_Material for this task_
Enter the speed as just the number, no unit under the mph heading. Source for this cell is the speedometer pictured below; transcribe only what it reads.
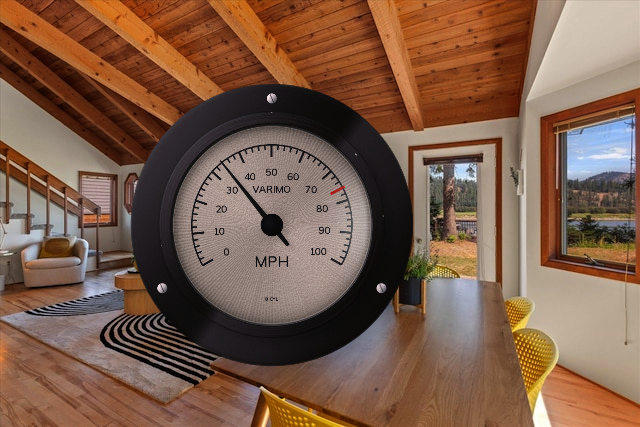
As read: 34
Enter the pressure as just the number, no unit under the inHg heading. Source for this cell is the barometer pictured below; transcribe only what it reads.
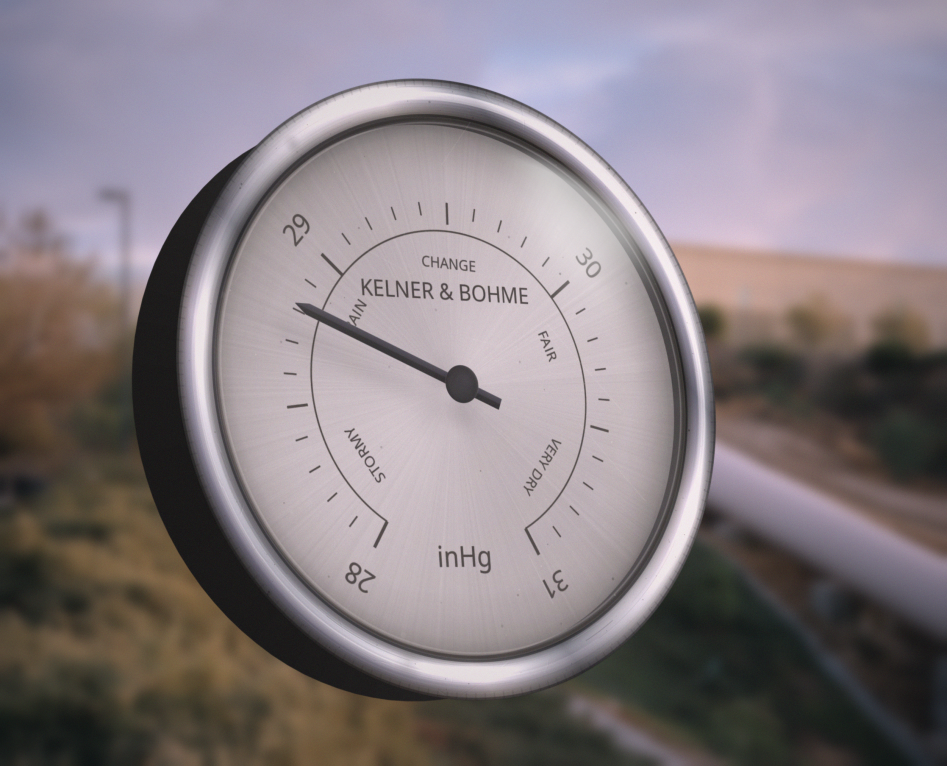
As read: 28.8
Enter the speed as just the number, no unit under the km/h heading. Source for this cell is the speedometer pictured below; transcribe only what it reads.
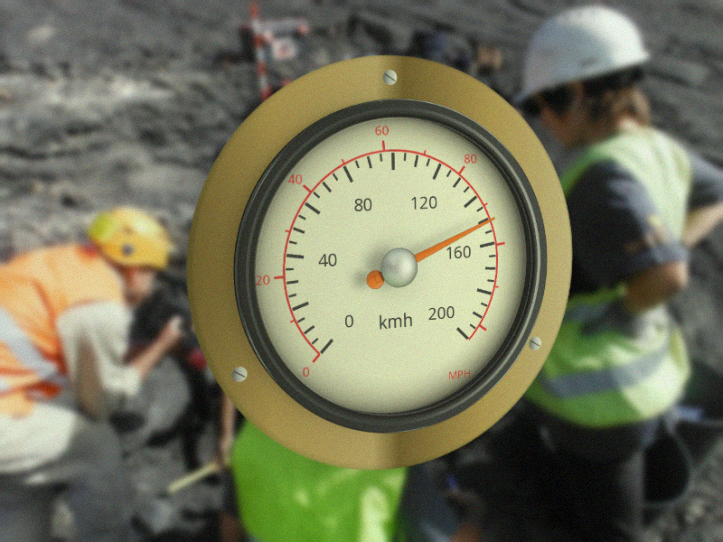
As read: 150
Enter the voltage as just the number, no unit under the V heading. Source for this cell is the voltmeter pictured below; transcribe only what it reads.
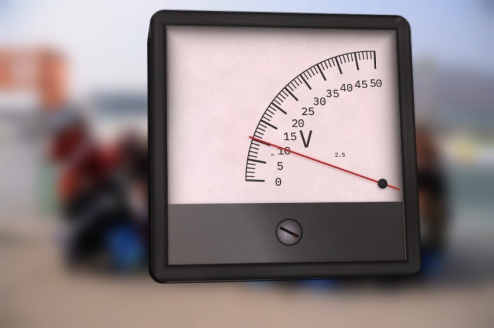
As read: 10
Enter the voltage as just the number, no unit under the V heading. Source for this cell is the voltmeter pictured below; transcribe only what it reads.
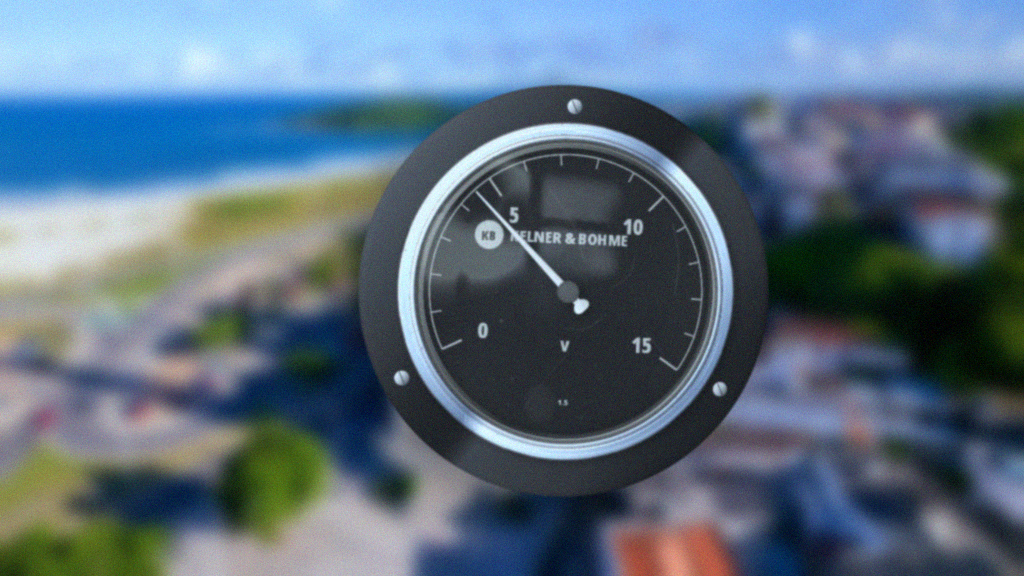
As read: 4.5
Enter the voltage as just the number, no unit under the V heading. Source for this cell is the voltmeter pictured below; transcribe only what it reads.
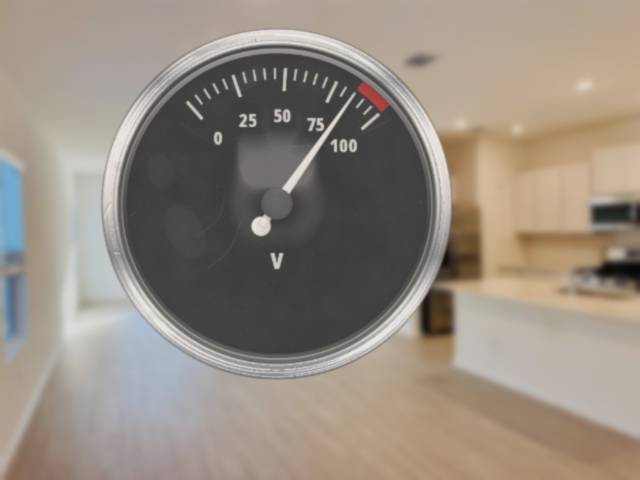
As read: 85
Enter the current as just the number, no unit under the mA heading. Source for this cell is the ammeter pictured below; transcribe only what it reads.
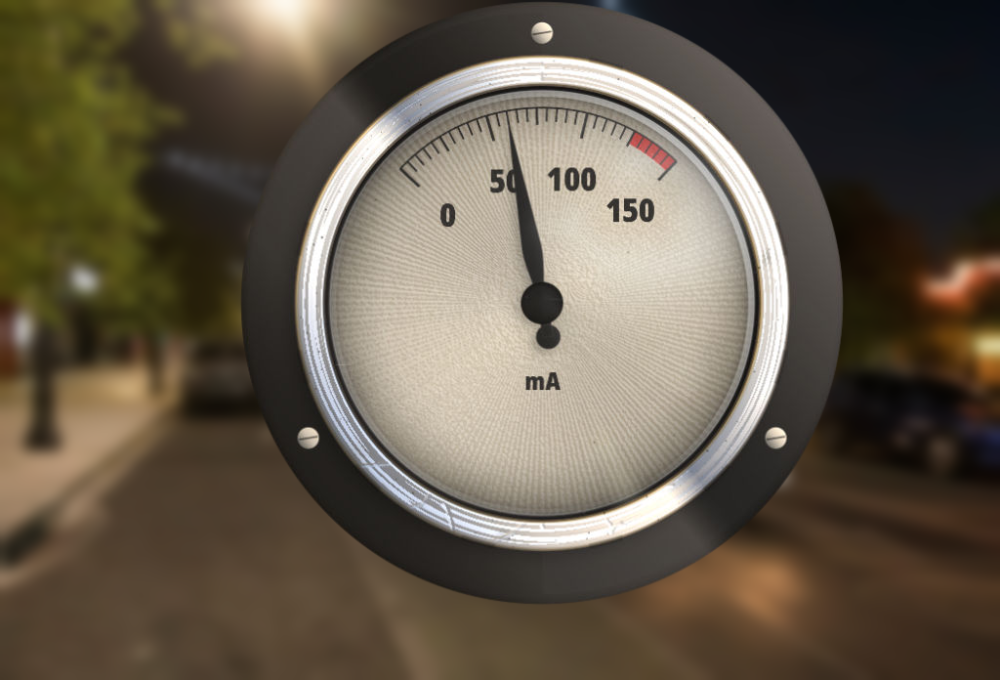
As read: 60
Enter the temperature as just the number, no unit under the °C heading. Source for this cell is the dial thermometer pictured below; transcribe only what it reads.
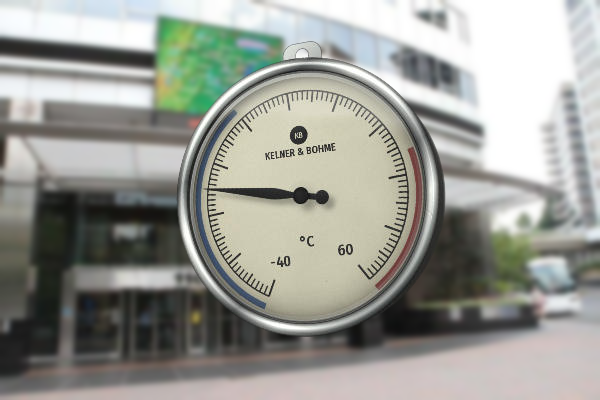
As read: -15
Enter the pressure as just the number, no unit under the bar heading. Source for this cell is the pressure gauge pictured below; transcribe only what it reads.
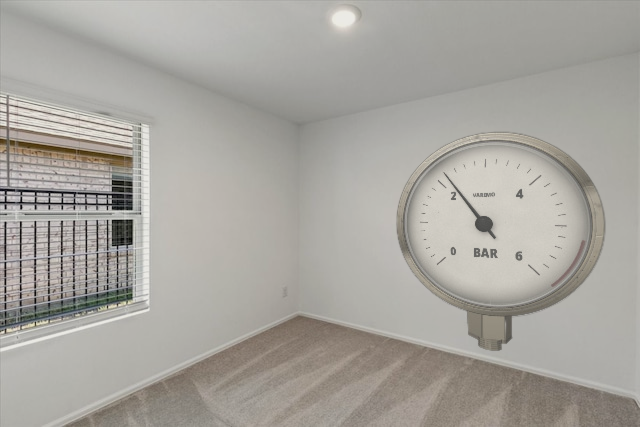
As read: 2.2
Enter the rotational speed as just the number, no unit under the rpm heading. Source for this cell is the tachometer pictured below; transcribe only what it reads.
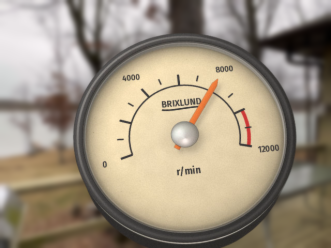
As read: 8000
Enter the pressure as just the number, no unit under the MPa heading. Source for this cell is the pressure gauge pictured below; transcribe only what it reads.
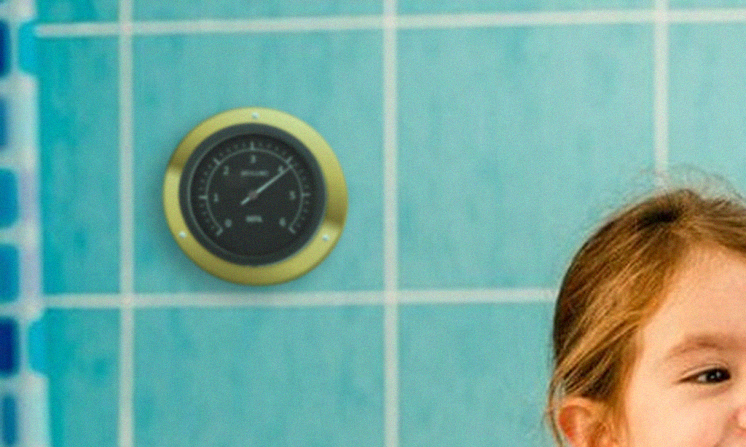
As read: 4.2
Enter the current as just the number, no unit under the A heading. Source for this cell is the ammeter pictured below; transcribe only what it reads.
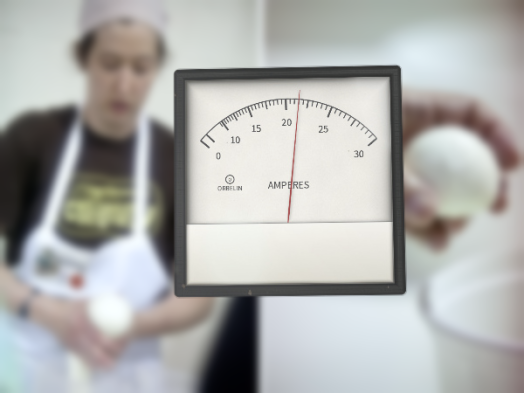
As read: 21.5
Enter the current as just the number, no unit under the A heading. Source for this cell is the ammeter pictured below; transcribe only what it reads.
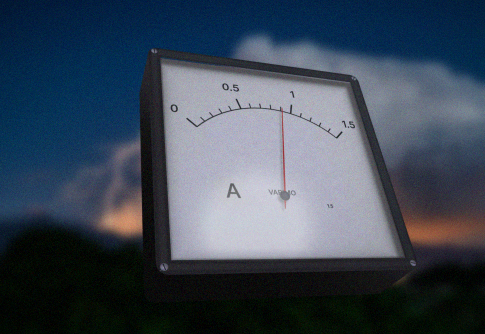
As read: 0.9
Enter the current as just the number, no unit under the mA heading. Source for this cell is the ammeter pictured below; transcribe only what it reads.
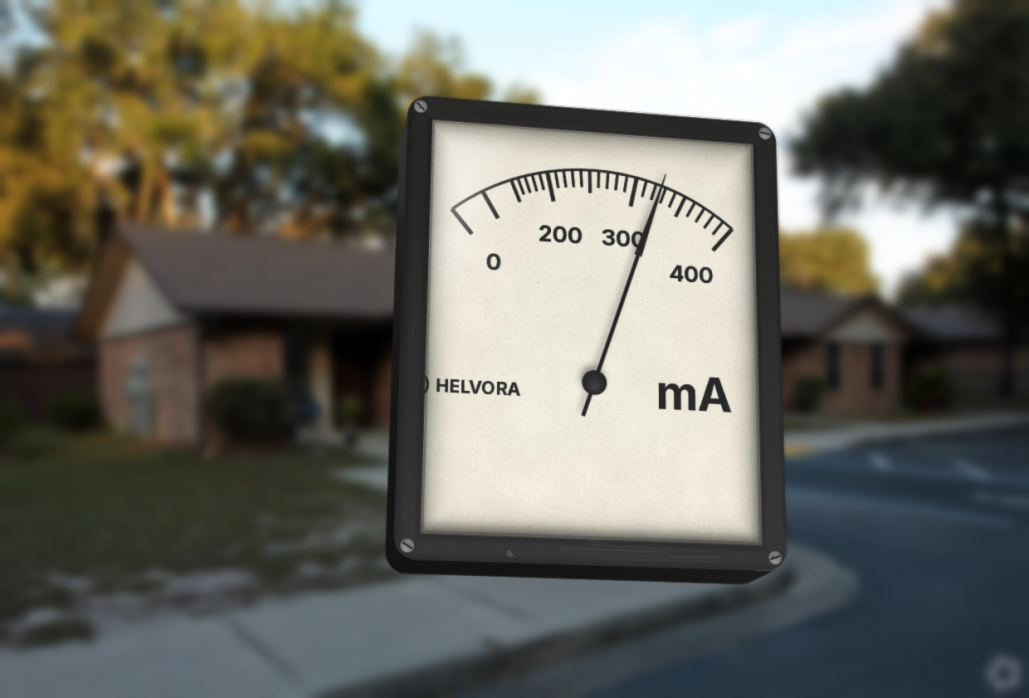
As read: 325
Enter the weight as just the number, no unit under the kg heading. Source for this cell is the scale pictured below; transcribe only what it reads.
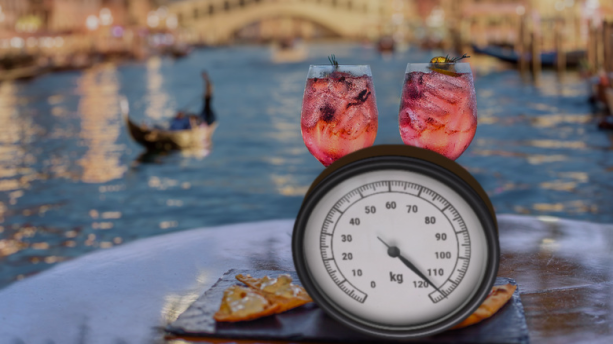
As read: 115
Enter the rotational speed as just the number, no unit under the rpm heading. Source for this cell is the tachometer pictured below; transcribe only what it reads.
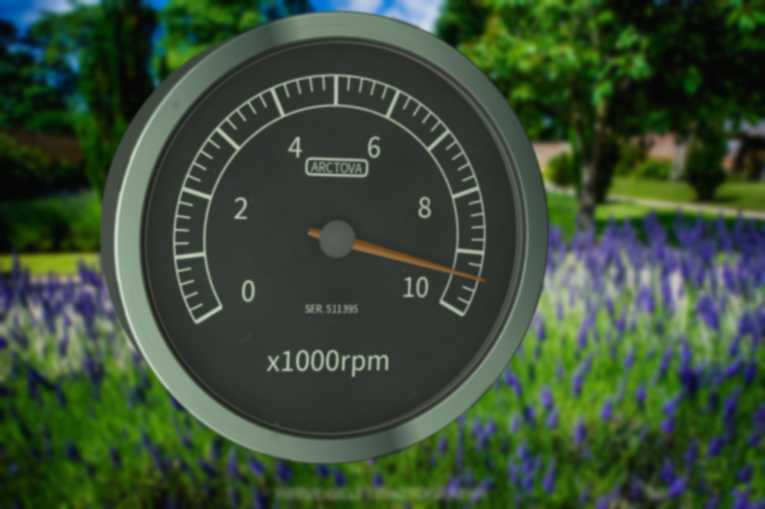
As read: 9400
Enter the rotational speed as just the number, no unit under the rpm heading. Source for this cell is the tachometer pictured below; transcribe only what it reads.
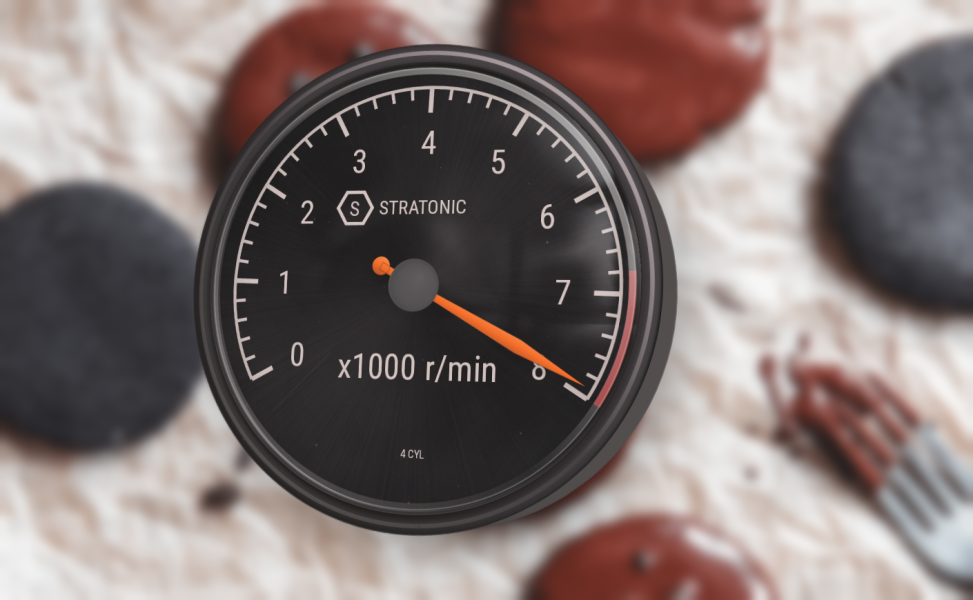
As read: 7900
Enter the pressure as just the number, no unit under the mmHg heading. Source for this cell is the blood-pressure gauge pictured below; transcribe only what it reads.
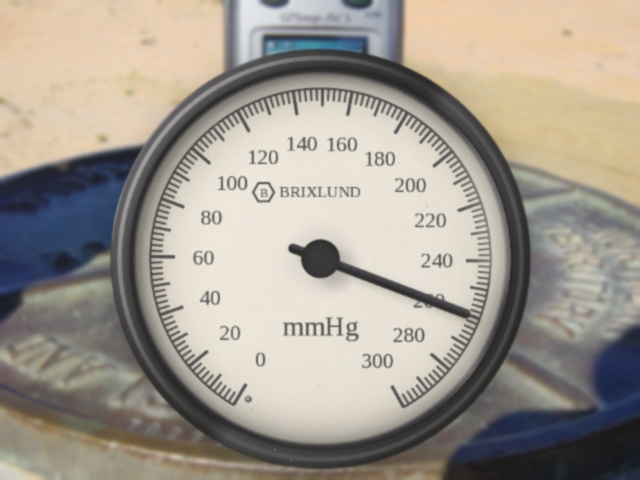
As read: 260
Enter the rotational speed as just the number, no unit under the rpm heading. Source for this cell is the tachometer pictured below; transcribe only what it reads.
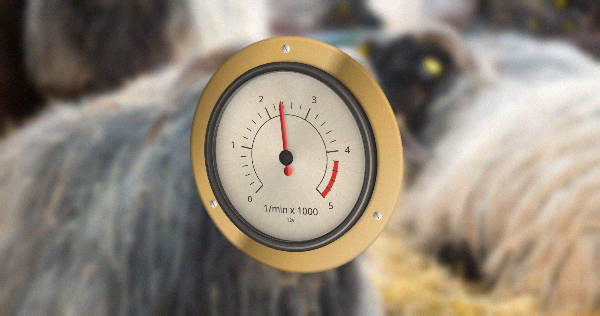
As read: 2400
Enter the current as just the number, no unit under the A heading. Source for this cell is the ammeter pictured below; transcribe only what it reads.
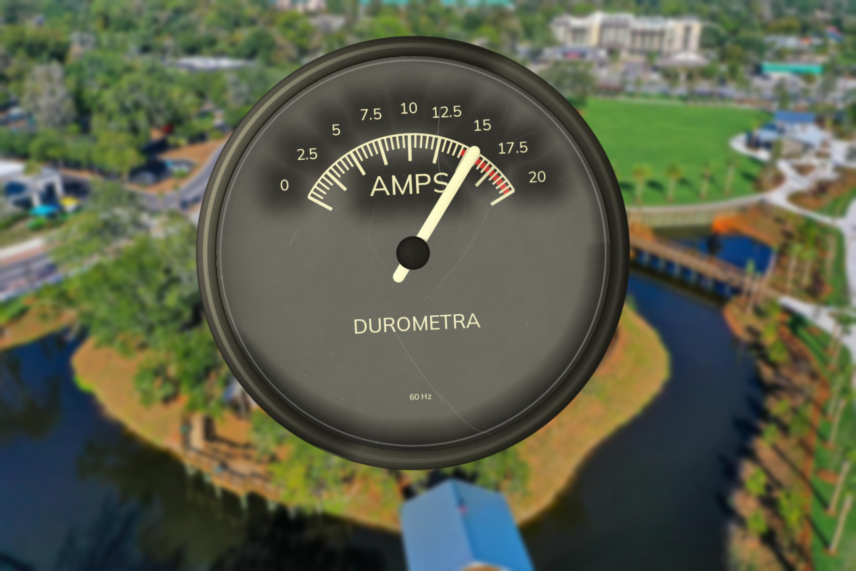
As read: 15.5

_To-do item_
Copy all of the items above word for word, leaving out the pictures.

_Reply to the task_
Enter the speed as just the number, no unit under the mph heading. Source for this cell is the speedometer pictured below; transcribe only what it reads.
As read: 34
Enter the pressure as just the number, no unit under the inHg heading. Source for this cell is the barometer pictured below; transcribe only what it reads.
As read: 28.8
Enter the speed as just the number, no unit under the km/h heading. Source for this cell is the speedometer pictured below; transcribe only what it reads.
As read: 150
Enter the voltage as just the number, no unit under the V heading. Source for this cell is the voltmeter pictured below; transcribe only what it reads.
As read: 10
Enter the voltage as just the number, no unit under the V heading. Source for this cell is the voltmeter pictured below; transcribe only what it reads.
As read: 4.5
Enter the voltage as just the number, no unit under the V heading. Source for this cell is the voltmeter pictured below; transcribe only what it reads.
As read: 85
Enter the current as just the number, no unit under the mA heading. Source for this cell is the ammeter pictured below; transcribe only what it reads.
As read: 60
Enter the temperature as just the number, no unit under the °C heading. Source for this cell is the dial thermometer pictured below; transcribe only what it reads.
As read: -15
Enter the pressure as just the number, no unit under the bar heading. Source for this cell is the pressure gauge pictured below; transcribe only what it reads.
As read: 2.2
Enter the rotational speed as just the number, no unit under the rpm heading. Source for this cell is the tachometer pictured below; transcribe only what it reads.
As read: 8000
Enter the pressure as just the number, no unit under the MPa heading. Source for this cell is the pressure gauge pictured below; transcribe only what it reads.
As read: 4.2
Enter the current as just the number, no unit under the A heading. Source for this cell is the ammeter pictured below; transcribe only what it reads.
As read: 21.5
Enter the current as just the number, no unit under the A heading. Source for this cell is the ammeter pictured below; transcribe only what it reads.
As read: 0.9
Enter the current as just the number, no unit under the mA heading. Source for this cell is the ammeter pictured below; transcribe only what it reads.
As read: 325
Enter the weight as just the number, no unit under the kg heading. Source for this cell is the scale pictured below; transcribe only what it reads.
As read: 115
Enter the rotational speed as just the number, no unit under the rpm heading. Source for this cell is the tachometer pictured below; transcribe only what it reads.
As read: 9400
Enter the rotational speed as just the number, no unit under the rpm heading. Source for this cell is the tachometer pictured below; transcribe only what it reads.
As read: 7900
Enter the pressure as just the number, no unit under the mmHg heading. Source for this cell is the blood-pressure gauge pictured below; transcribe only what it reads.
As read: 260
Enter the rotational speed as just the number, no unit under the rpm heading. Source for this cell is the tachometer pictured below; transcribe only what it reads.
As read: 2400
Enter the current as just the number, no unit under the A heading. Source for this cell is the ammeter pictured below; transcribe only what it reads.
As read: 15.5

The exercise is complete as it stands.